The Governor had to respond, asserting that “Today's charges make clear that what I've said from day one is true, I had no knowledge or involvement in the planning or execution of this act."

"The moment I first learned of this unacceptable behavior I took action, firing staff believed to be accountable, calling for an outside investigation and agreeing to fully cooperate with all appropriate investigations, which I have done,” Christie said in statement.

Were the three ex-allies of Christie working on their own in this case? Even if he didn’t give a wink and a nudge to the bridge scheme, did Christie create an atmosphere in which such dirty tricks would have been seen as acceptable?
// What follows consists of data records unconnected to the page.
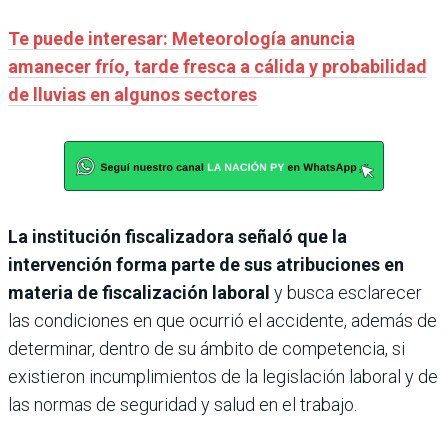
Te puede interesar: Meteorología anuncia
amanecer frío, tarde fresca a cálida y probabilidad
de lluvias en algunos sectores
La institución fiscalizadora señaló que la
intervención forma parte de sus atribuciones en
materia de fiscalización laboral
y busca esclarecer
las condiciones en que ocurrió el accidente, además de
determinar, dentro de su ámbito de competencia, si
existieron incumplimientos de la legislación laboral y de
las normas de seguridad y salud en el trabajo.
As with Watergate and former President Richard Nixon, the key questions become: “What did he know, and when did he know it?”
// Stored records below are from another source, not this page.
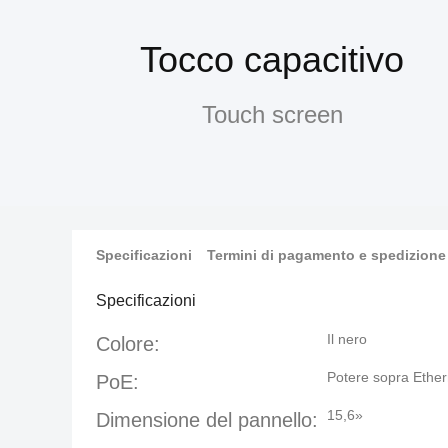
Tocco capacitivo
Touch screen
Specificazioni
Termini di pagamento e spedizione
Specificazioni
Il nero
Colore:
Potere sopra Ether
PoE:
15,6»
Dimensione del pannello:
In any case, “The scandal has exacted a tremendous political toll on Christie’s political aspirations, overshadowing him at a time when presidential contenders are racing to lock up the donors and supporters who are critical to their 2016 hopes,” writes Alex Isenstadt in Politico.com.
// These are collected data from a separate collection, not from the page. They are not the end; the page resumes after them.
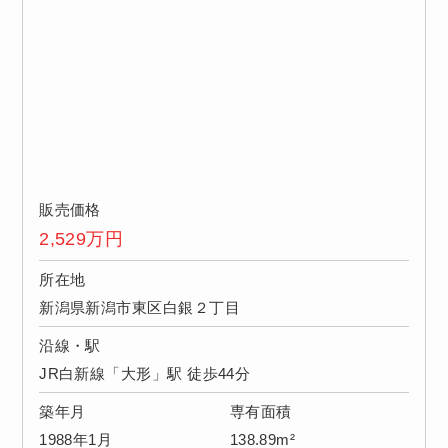
販売価格
2,529
万円
所在地
新潟県新潟市東区白銀２丁目
沿線・駅
JR白新線「大形」駅 徒歩44分
築年月
専有面積
1988年1月
138.89m²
“He has watched as his poll numbers, both at home and nationally, have plummeted.,” Isenstadt writes.

“And he has watched as powerful former supporters – a list that includes New York Jets owner Woody Johnson, one of the most prolific Republican donors in the country, and state Sen. Joe Kyrillos, who chaired Christie’s 2009 campaign – have ditched him in favor of another candidate, former Florida Gov. Jeb Bush.”

For now, at least, most Republicans apparently take Christie at his word.

"Nobody's paying any attention in New Hampshire," said Steve Duprey, a Republican national committeeman in that important early voting state. "I think everyone's accepted the governor's explanation and, barring a bombshell that contradicts what he's said in the past, people want to hear what he'd want to do as president."

But bombshell or not, some in the GOP are wary of Christie because of the bridge scandal.

Pete Rogers, a Republican county chair in the lead-off presidential caucus state of Iowa, puts it this way: "I would say, personally, Iowa likes its politics a little cleaner than what one expects from Chicago or the East Coast.”

This report includes material from the Associated Press.